=== WHAT IS REQUIRED ===
Transcribe every one of the lines below verbatim, omitting the pictures.

(Chart interpretation exercises)
□ □ □
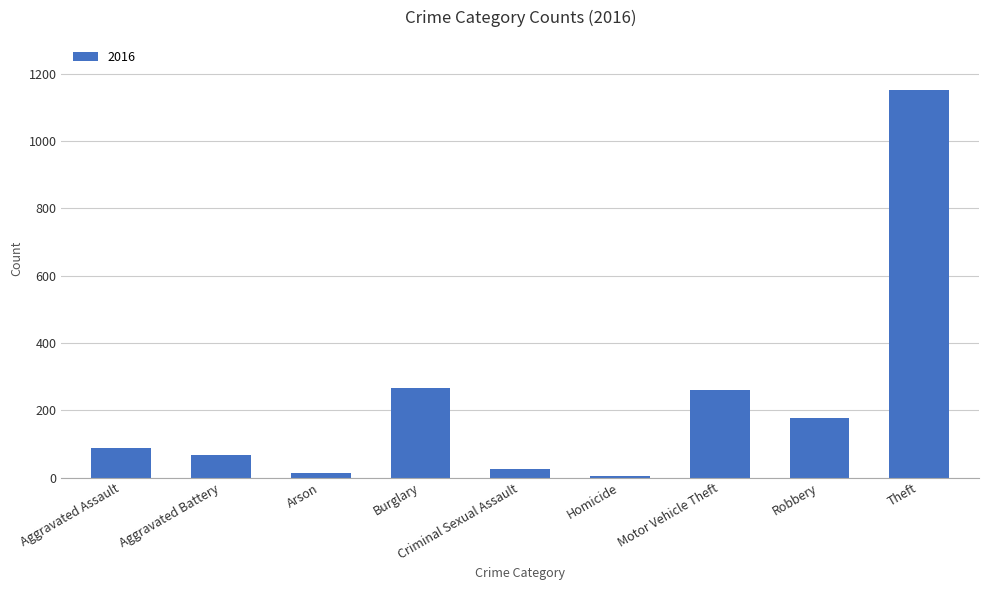

How many bars are there in total?

9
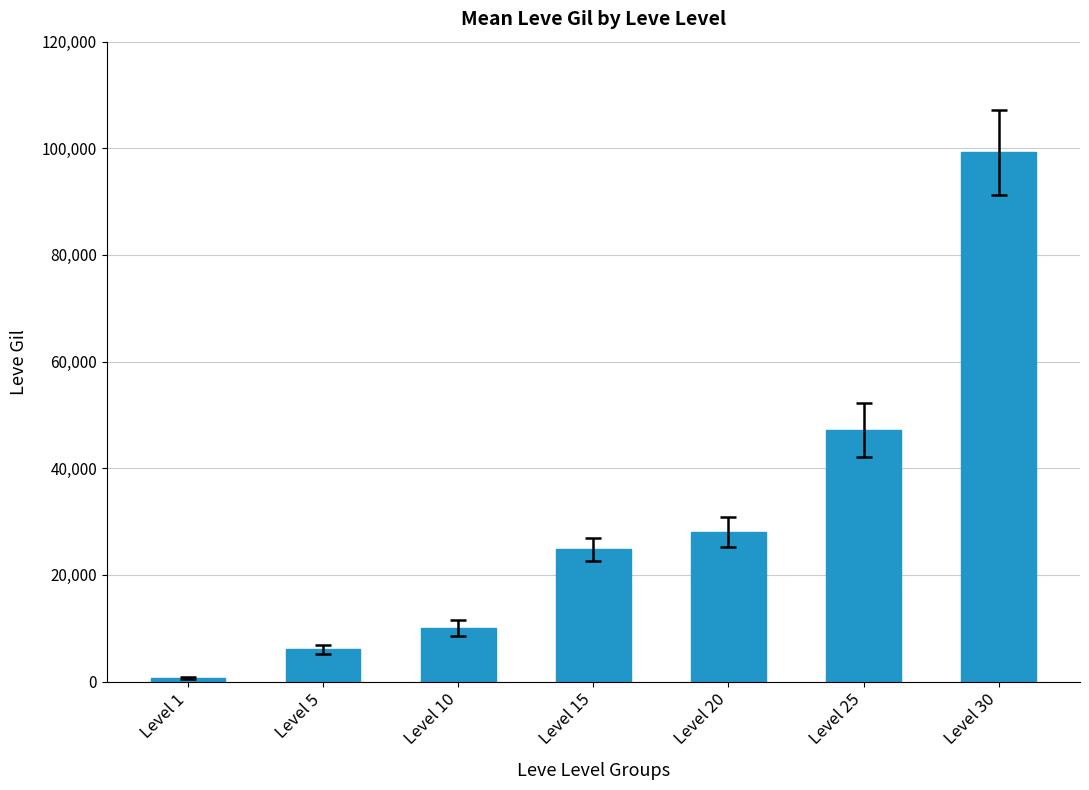

The value at Level 5 is 6030. True or false?

True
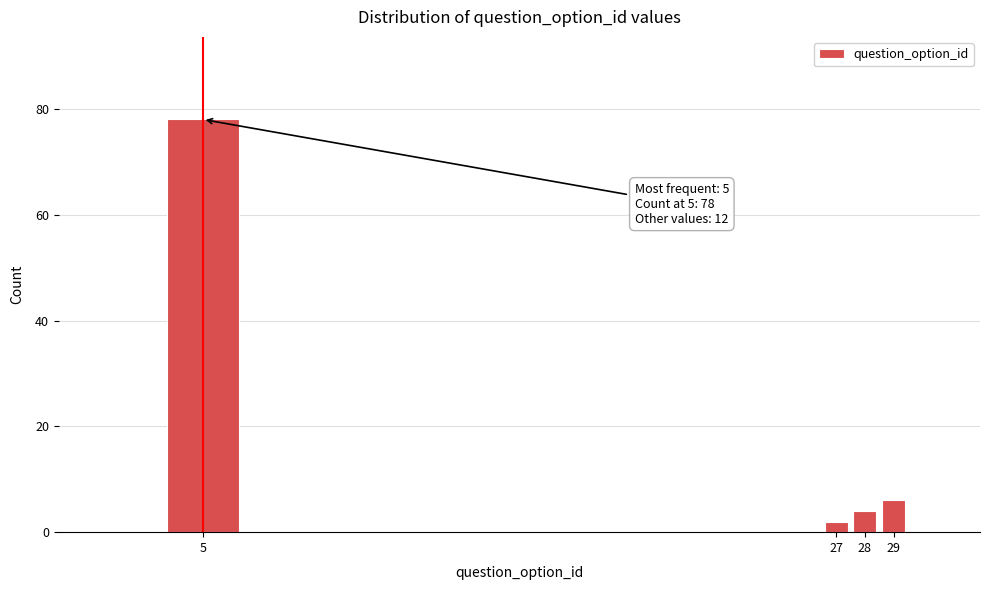

Reading left to right, extract all data points from this chart.

5=78	27=2	28=4	29=6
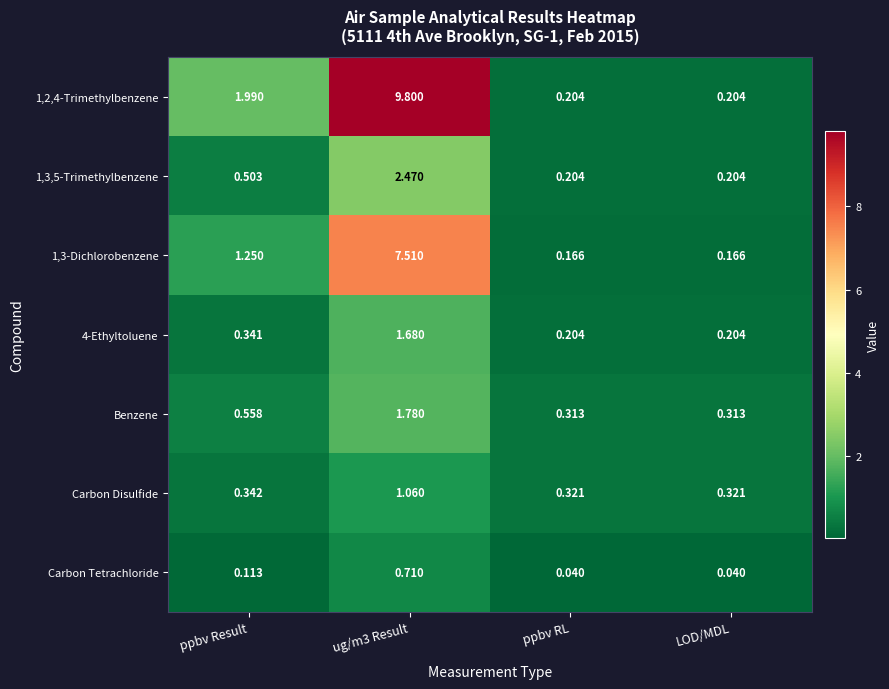

What is the difference between the highest and lowest values at ug/m3 Result?

9.1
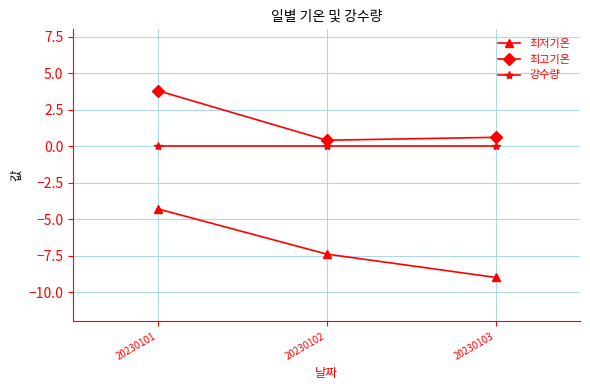

At how many categories does at least one series exceed 0?

3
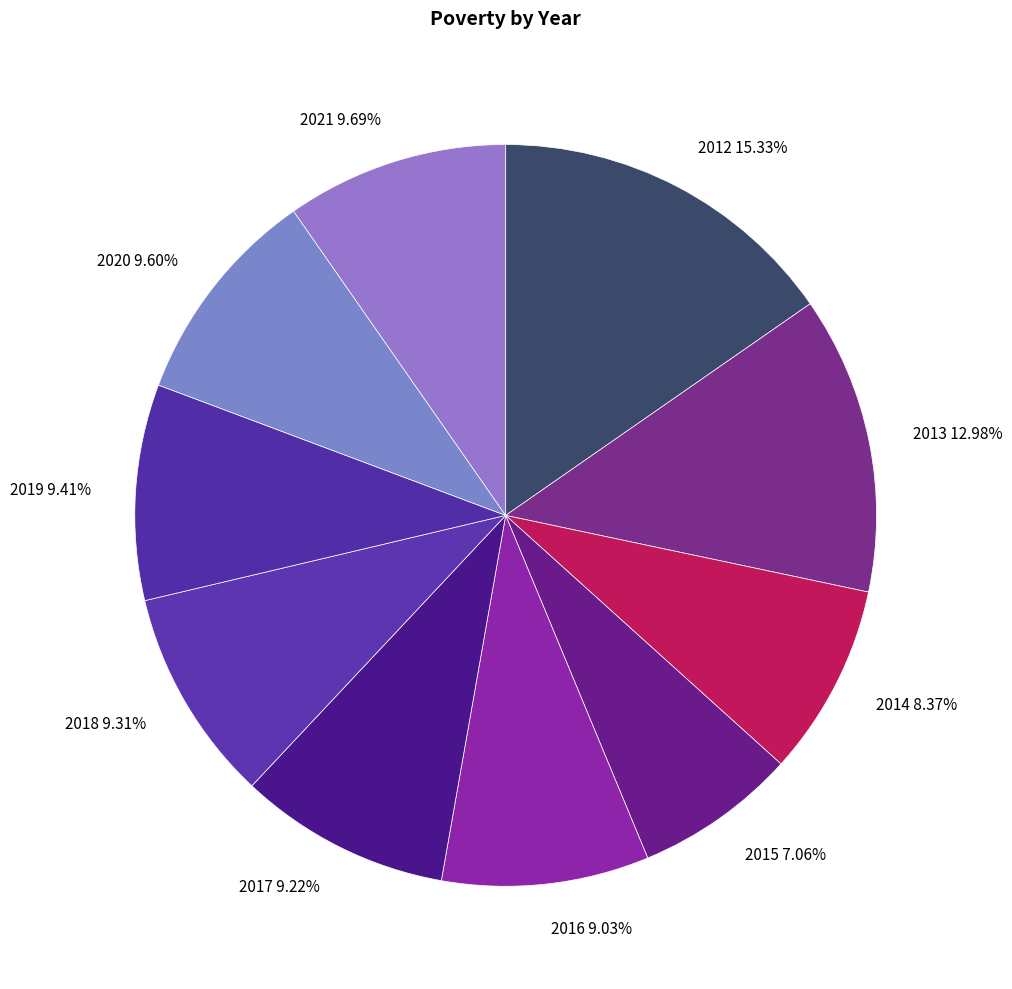

True or false: 2017 accounts for 9% of the total.

True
□ □ □
=== YOUR RESPONSE ===
How many bars are there in total?

9

The value at Level 5 is 6030. True or false?

True

Reading left to right, extract all data points from this chart.

5=78	27=2	28=4	29=6

What is the difference between the highest and lowest values at ug/m3 Result?

9.1

At how many categories does at least one series exceed 0?

3

True or false: 2017 accounts for 9% of the total.

True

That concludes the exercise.